Incidentally, he had a go at a Politics essay, which took hours and hours and had no referencing and was delighted when he got 75% – having had a sizeable deduction for the lack of references.

I could go on but you get the drift. To their credit, when I wrote to the Vice-Chancellor, Ms Rothwell, she did get some senior people ‘on it’ with the up-shot that Archie can try again in September and they’ll see if they can do better. But it shouldn’t have been like that.


Only 14% of those who have SEND get to university in the first place, and I’d be interested to know how many last.


So how can disabled students be better supported at university?

Here are my suggestions of a way forward, of a way that ensures that those in our society who are capable of meeting the admissions criteria for university, but who have a disability, are able to access the curriculum, to show their ability and to be rewarded for their hard work and time with a decent degree.

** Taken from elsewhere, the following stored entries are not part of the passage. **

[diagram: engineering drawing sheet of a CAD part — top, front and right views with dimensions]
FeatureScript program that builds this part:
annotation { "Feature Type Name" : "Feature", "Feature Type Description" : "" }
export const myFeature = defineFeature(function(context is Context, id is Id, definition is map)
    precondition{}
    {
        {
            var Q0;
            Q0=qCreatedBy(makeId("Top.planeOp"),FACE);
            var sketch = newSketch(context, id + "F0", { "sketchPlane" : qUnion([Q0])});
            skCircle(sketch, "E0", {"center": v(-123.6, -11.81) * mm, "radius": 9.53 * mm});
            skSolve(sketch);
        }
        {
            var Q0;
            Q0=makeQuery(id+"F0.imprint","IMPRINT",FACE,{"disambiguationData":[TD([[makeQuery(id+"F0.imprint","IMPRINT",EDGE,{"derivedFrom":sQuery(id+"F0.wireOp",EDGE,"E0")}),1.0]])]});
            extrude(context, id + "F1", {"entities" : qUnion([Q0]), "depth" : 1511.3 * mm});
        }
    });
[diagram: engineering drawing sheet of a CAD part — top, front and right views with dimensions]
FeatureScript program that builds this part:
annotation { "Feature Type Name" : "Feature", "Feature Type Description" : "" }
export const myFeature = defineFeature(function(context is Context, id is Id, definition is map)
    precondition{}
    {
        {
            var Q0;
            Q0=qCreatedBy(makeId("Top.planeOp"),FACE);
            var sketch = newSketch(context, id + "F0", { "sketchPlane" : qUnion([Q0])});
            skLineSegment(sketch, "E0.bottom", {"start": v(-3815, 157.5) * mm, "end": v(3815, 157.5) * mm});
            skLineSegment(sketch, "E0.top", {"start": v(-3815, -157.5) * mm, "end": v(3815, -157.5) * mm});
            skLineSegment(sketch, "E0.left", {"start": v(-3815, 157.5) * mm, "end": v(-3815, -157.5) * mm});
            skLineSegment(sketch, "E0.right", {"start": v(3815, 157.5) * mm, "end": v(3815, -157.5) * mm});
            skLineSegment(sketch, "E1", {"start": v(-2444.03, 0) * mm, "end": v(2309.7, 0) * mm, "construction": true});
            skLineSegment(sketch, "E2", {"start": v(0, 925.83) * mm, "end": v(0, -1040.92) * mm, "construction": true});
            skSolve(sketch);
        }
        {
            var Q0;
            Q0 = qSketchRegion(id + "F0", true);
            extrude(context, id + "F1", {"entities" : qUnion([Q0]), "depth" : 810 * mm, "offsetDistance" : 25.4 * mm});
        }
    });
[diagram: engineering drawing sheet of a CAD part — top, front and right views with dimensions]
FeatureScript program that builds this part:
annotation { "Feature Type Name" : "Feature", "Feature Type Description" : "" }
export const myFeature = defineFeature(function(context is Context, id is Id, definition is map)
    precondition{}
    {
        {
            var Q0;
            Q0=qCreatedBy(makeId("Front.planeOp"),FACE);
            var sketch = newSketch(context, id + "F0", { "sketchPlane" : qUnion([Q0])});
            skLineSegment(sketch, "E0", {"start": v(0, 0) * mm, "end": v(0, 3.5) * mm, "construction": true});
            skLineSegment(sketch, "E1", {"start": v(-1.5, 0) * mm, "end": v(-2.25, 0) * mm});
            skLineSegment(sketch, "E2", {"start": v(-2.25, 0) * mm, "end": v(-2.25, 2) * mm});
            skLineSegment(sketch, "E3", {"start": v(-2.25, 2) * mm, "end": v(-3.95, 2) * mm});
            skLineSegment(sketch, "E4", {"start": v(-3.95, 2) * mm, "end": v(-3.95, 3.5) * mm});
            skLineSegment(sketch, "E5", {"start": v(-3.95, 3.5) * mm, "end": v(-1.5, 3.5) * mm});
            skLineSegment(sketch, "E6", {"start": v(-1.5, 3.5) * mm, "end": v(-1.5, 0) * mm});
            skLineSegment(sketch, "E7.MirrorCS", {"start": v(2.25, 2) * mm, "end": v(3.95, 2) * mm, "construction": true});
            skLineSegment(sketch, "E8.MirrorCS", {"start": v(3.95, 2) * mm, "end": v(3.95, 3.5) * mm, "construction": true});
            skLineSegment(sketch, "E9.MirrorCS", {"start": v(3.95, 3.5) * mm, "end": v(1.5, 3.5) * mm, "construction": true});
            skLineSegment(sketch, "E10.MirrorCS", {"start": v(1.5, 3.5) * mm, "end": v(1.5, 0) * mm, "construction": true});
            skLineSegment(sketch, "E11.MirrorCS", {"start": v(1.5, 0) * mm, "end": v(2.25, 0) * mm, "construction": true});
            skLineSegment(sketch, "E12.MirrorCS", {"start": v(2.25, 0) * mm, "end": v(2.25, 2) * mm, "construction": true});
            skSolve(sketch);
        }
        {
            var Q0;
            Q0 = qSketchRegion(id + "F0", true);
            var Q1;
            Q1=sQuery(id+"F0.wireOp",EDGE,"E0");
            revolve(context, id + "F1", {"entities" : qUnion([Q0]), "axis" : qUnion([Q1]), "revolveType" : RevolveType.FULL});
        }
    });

  • Make the whole issue of DSAs part of school or college university application procedures – what it is, how to apply, top tips (see my first blog).
  • Ensure Student Finance deal with these promptly, allowing the public to talk to those managing these applications.
  • Do not create bogus rules, e.g. dyslexics only get one hour of support whatever their actual need is – is this even legal?
  • Ensure all universities are accountable – create a clear, transparent guide of what universities should be expected to supply in terms of support and rate them accordingly. A web page with all that is on offer is just that, a web page, if in reality, as we found out at Manchester University, it doesn’t translate into real help.
  • Universities should have a ‘summer school’ of 2-3 days for all of their disabled students so that they get to know the site, the library, how to reference, where to get help and, more importantly they get to meet each other and build a support network with others who have similar issues. If we can manage this between primary and secondary schools, why not universities?
  • All DSA funding in relation to software training and student support should go to the university (apparently this can happen but Manchester opted out) so that students can go to one place when their computer breaks, speak to one department when learning software and have training that relates to the university set-up that they are in.

I’m going to Westminster Higher Education Forum on 6th February and will see what I learn there, but will also try to feedback what Archie has experienced first-hand. Whilst Archie’s comment to this blog is ‘my advice is don’t bother trying to go to university’, I’d like to see a culture change in our society so that in 10 years time, the ‘Archie’s’ of this world will go on to higher education, as they deserve to.